Sua arte é uma das mais singulares e inovadoras do quadrinho contemporâneo. Evens rompe fronteiras entre pintura, ilustração e narrativa gráfica com uma liberdade visual rara. Cada página se torna uma experiência sensorial. A ausência de contornos pretos, a liberdade composicional, o uso de aquarela e a paleta vibrante me levaram imediatamente aos quadros de Frankenthaler.
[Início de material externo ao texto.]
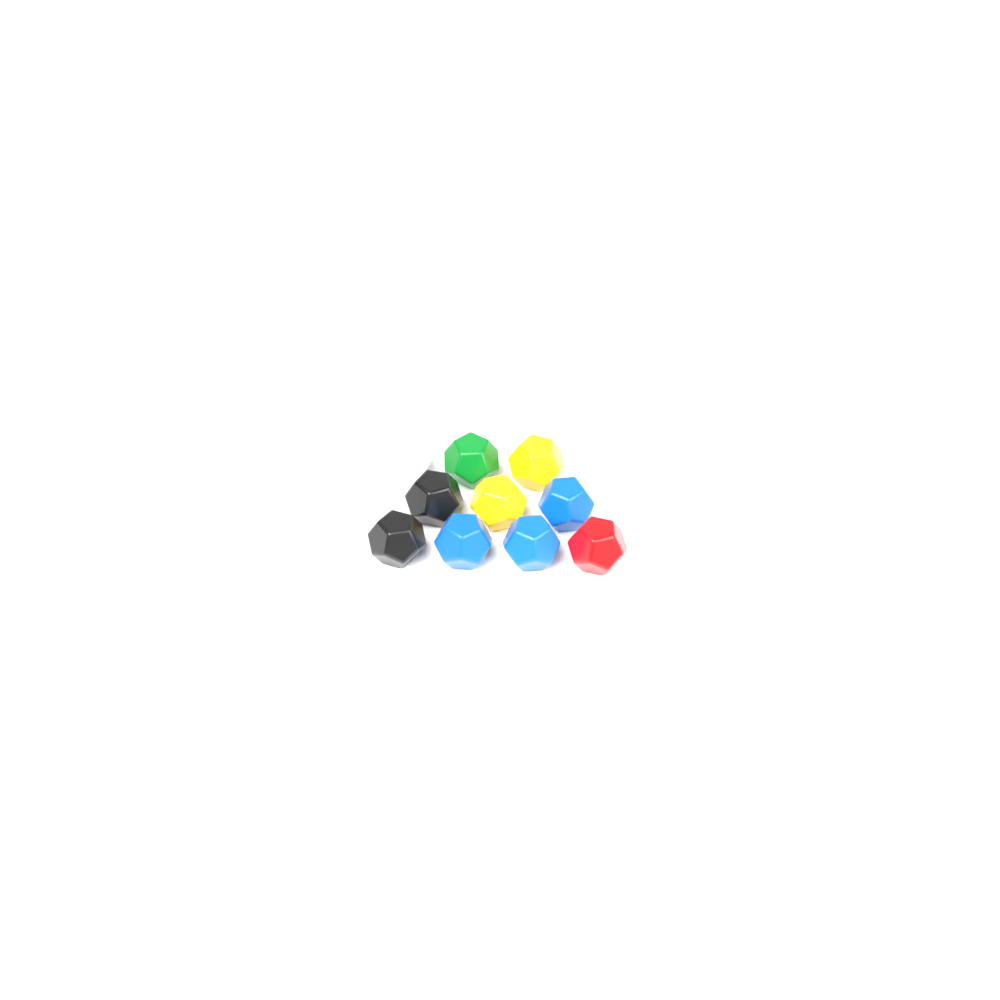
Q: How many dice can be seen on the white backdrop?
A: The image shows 10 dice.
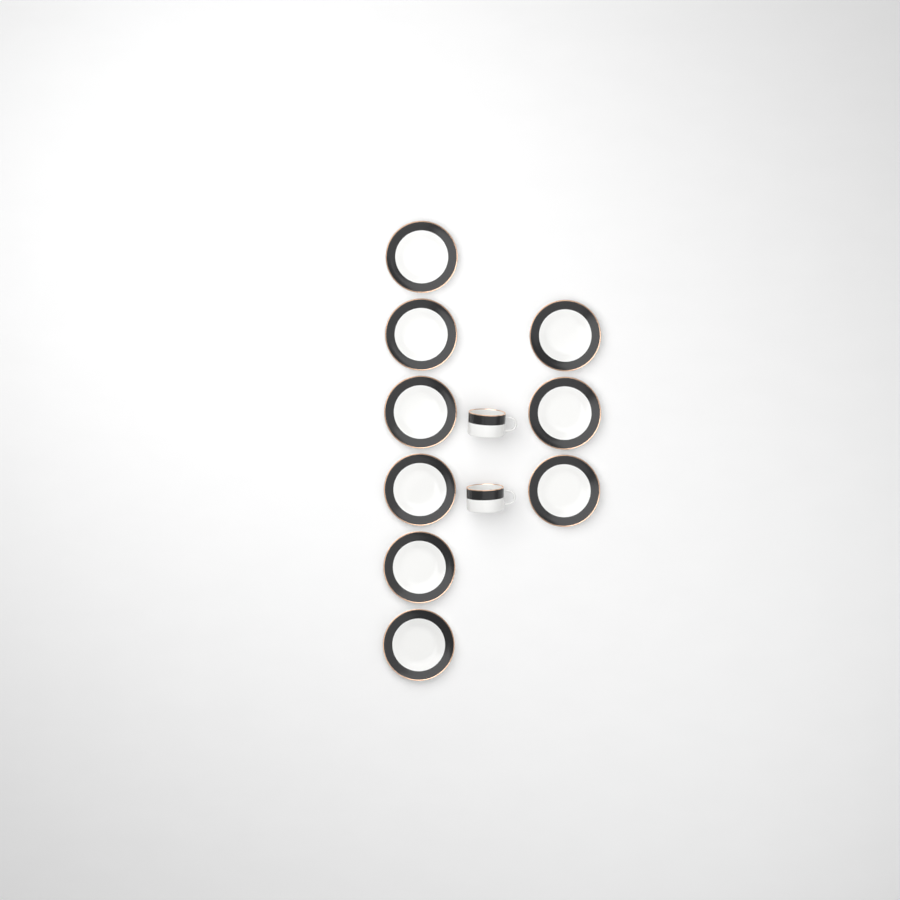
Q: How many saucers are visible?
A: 9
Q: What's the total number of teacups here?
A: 2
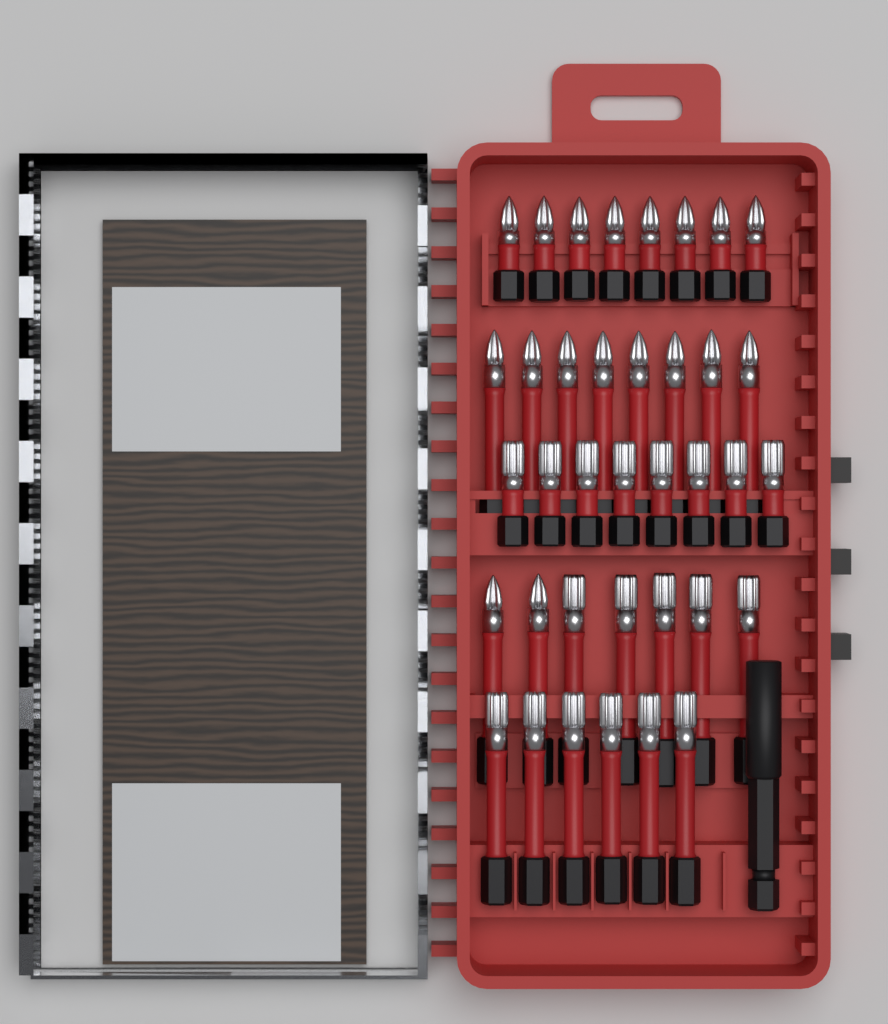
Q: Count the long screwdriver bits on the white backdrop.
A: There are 21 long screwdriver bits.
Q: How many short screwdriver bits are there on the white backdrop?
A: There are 16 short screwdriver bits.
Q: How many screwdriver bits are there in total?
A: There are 37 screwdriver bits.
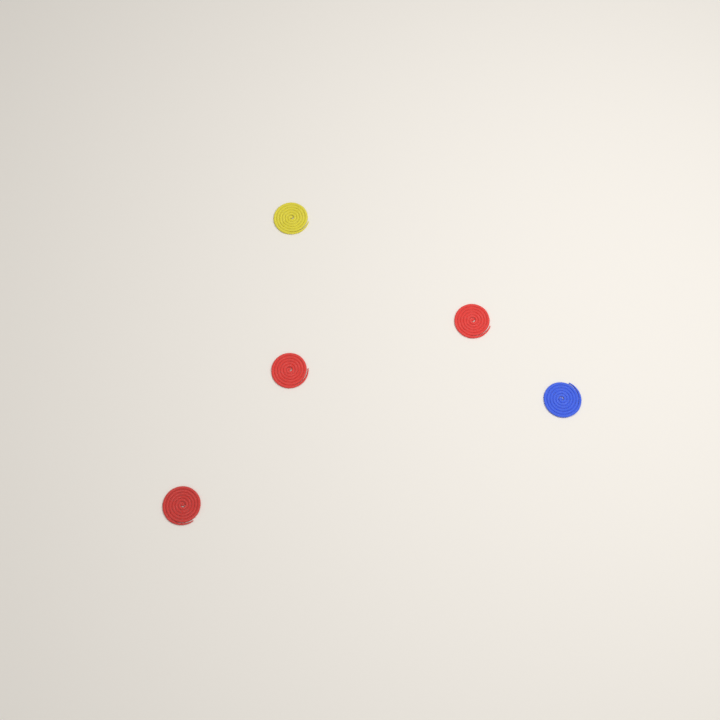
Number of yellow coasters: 1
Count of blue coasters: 1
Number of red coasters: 3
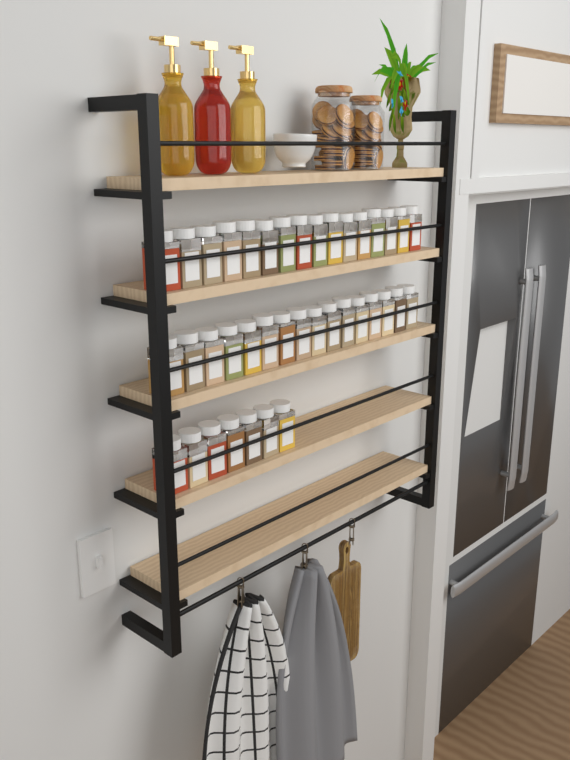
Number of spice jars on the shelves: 39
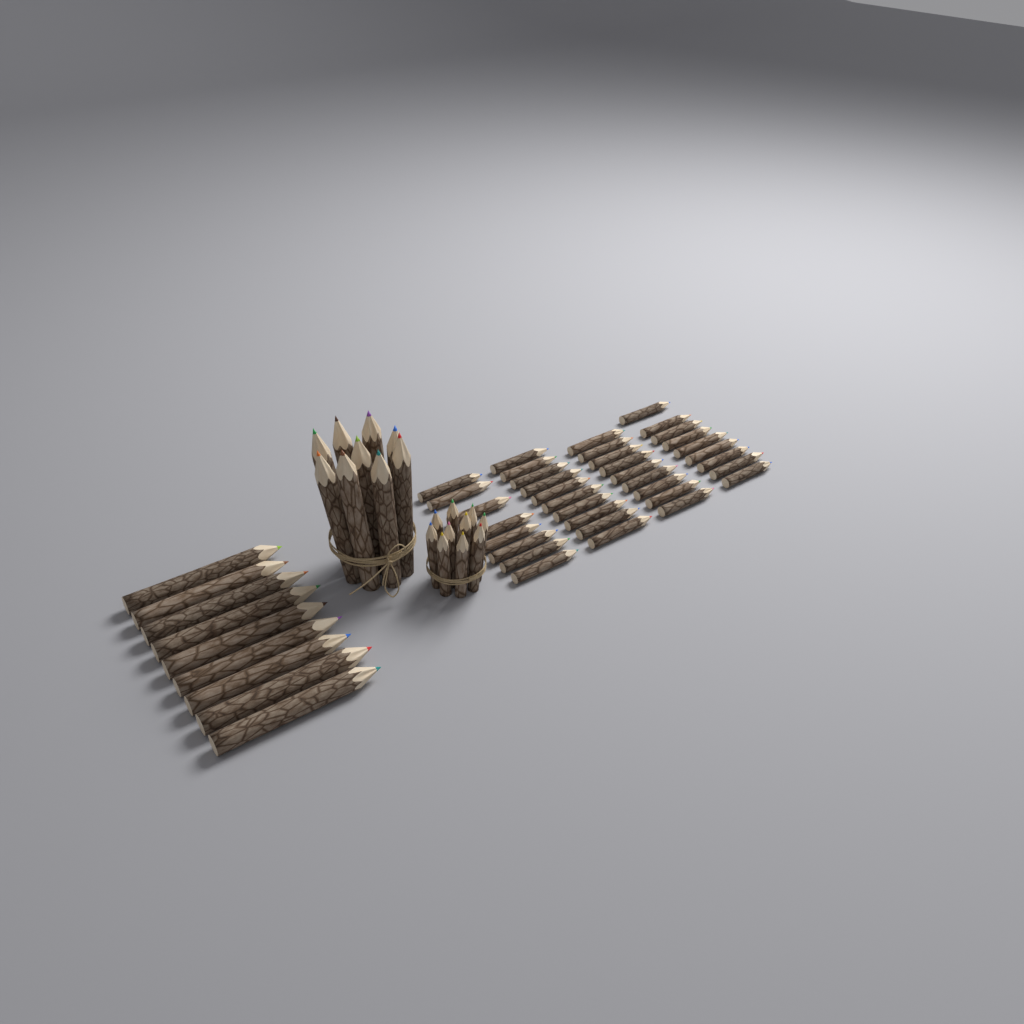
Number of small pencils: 46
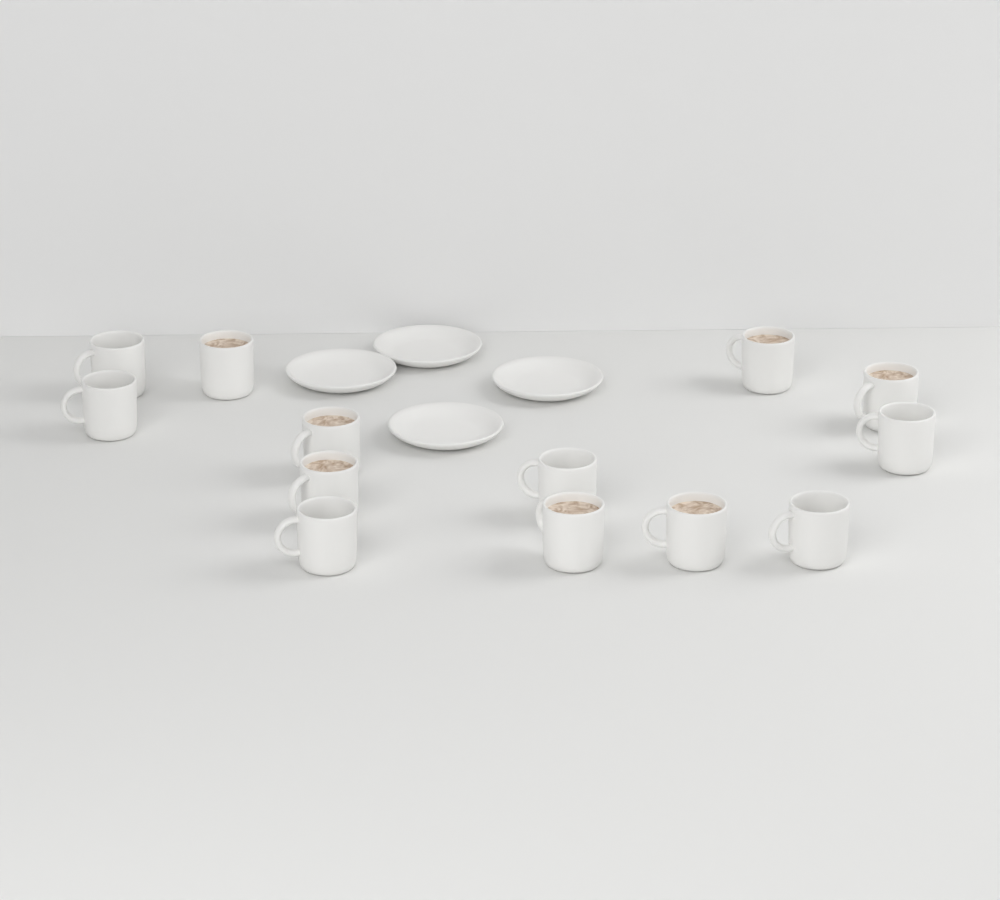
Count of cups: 13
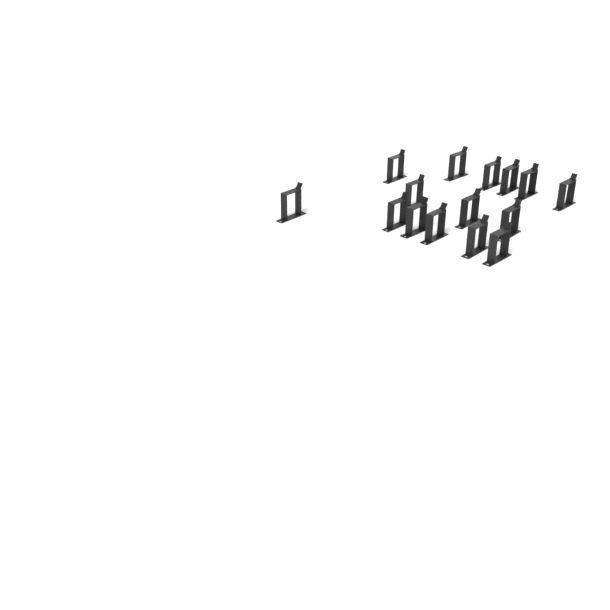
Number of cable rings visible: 15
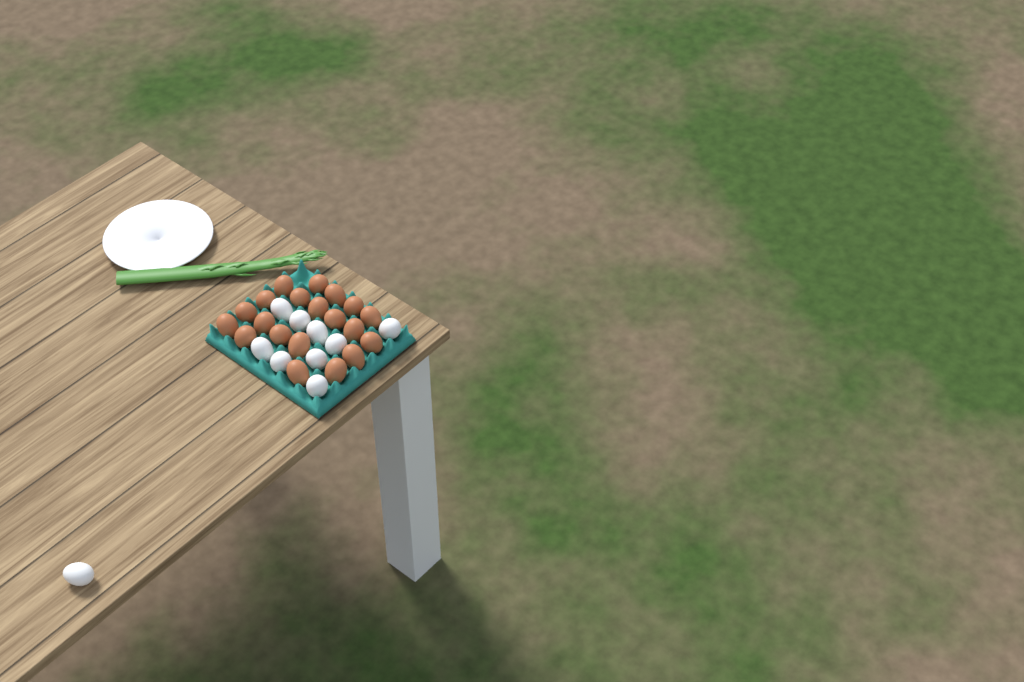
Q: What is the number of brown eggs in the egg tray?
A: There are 20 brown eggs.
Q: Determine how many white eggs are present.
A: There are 10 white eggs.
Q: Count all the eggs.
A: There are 30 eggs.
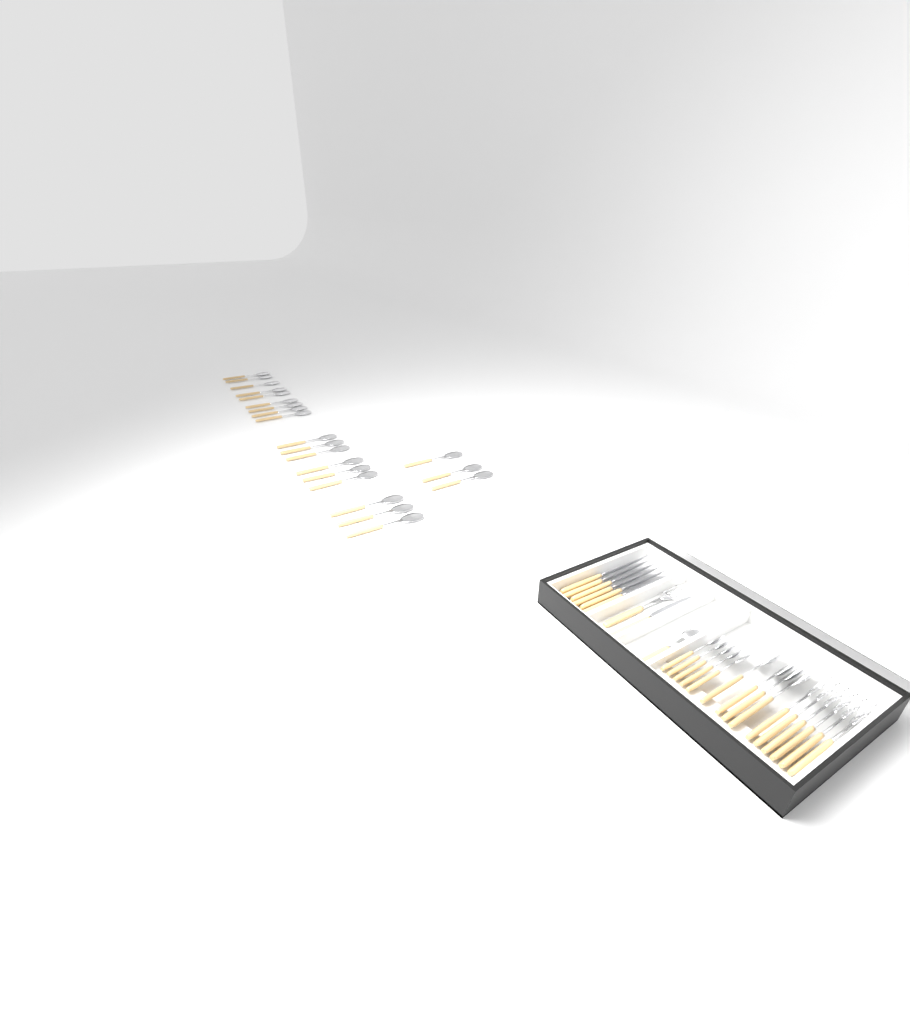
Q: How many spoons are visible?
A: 31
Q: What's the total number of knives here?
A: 7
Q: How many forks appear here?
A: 7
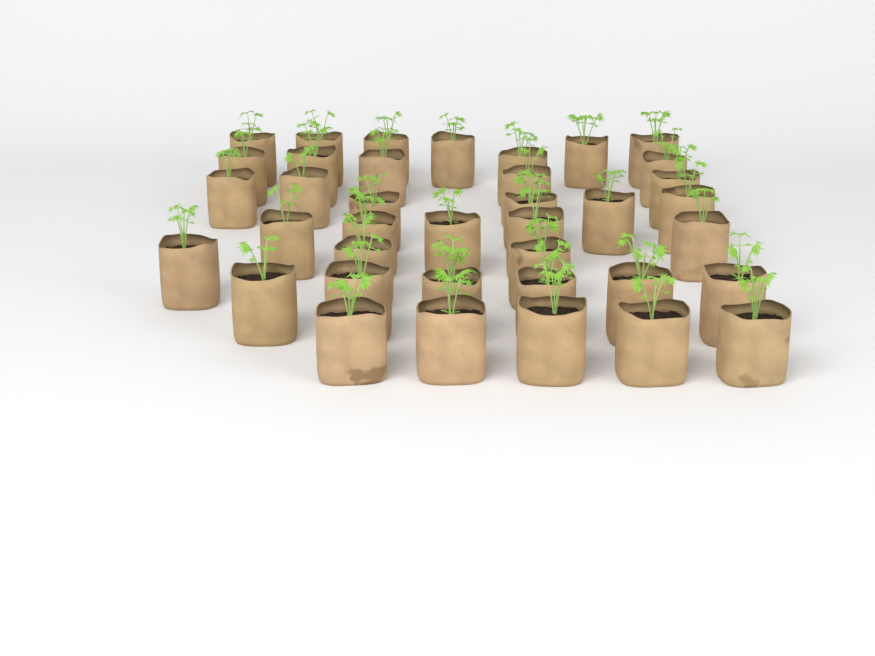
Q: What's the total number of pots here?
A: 38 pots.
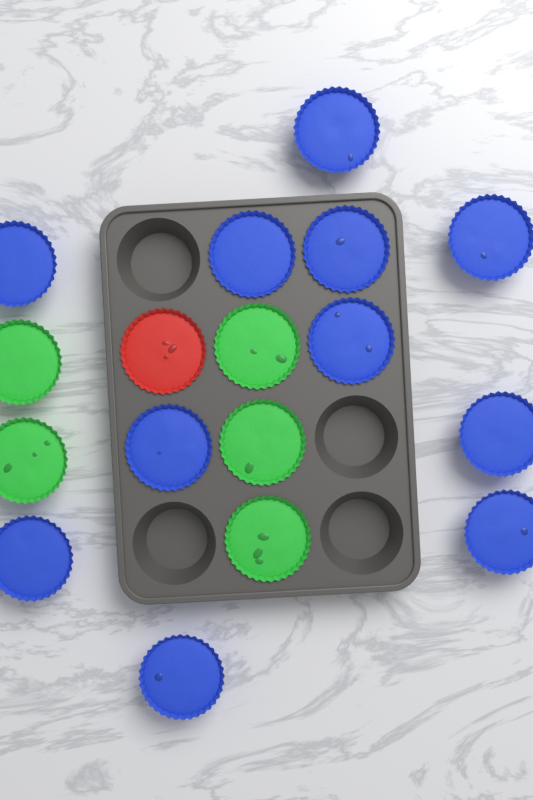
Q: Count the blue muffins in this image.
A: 11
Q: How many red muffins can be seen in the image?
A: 1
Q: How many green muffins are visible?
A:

Não há rigidez nem em Frankenthaler, nem em Evens. Tudo escorre. Tudo respira. Suas cores não se enfrentam, elas dançam, se dissolvem umas nas outras com a delicadeza de um sonho prestes a evaporar. Há uma ousadia sutil em seus gestos, como quem desafia a tradição sem precisar levantar a voz. Frankenthaler e Evens não pintam objetos nem cenas — pintam sensações.

Há, entre eles, uma conversa silenciosa que atravessa décadas e linguagens — como se suas obras, separadas no tempo e no suporte, falassem a mesma língua sem palavras. Não é preciso que um conheça o outro: ambos compartilham a linguagem da cor que escorre, da imagem que não se encerra em contorno, do gesto que prefere sugerir a definir.
Ambos rejeitam limites rígidos. Ela, recusando o pincel duro e deixando que a tinta mergulhe na tela crua. Ele, desfazendo os quadros da página e permitindo que as cenas se derramem umas sobre as outras como conversas sobrepostas em uma festa cheia. O que os une é o abandono do controle em favor da experiência sensível.

Frankenthaler, com seus campos de cor diluída, cria atmosferas. Não pinta o que se vê, mas o que se pressente. Evens, por sua vez, também constrói atmosferas — só que no caos da noite urbana, em festas onde os corpos se borram, o tempo é líquido, e a figura humana é, ao mesmo tempo, presença e ausência. Como Frankenthaler, ele deixa que a cor fale antes da forma. E o que a cor diz, muitas vezes, é indizível.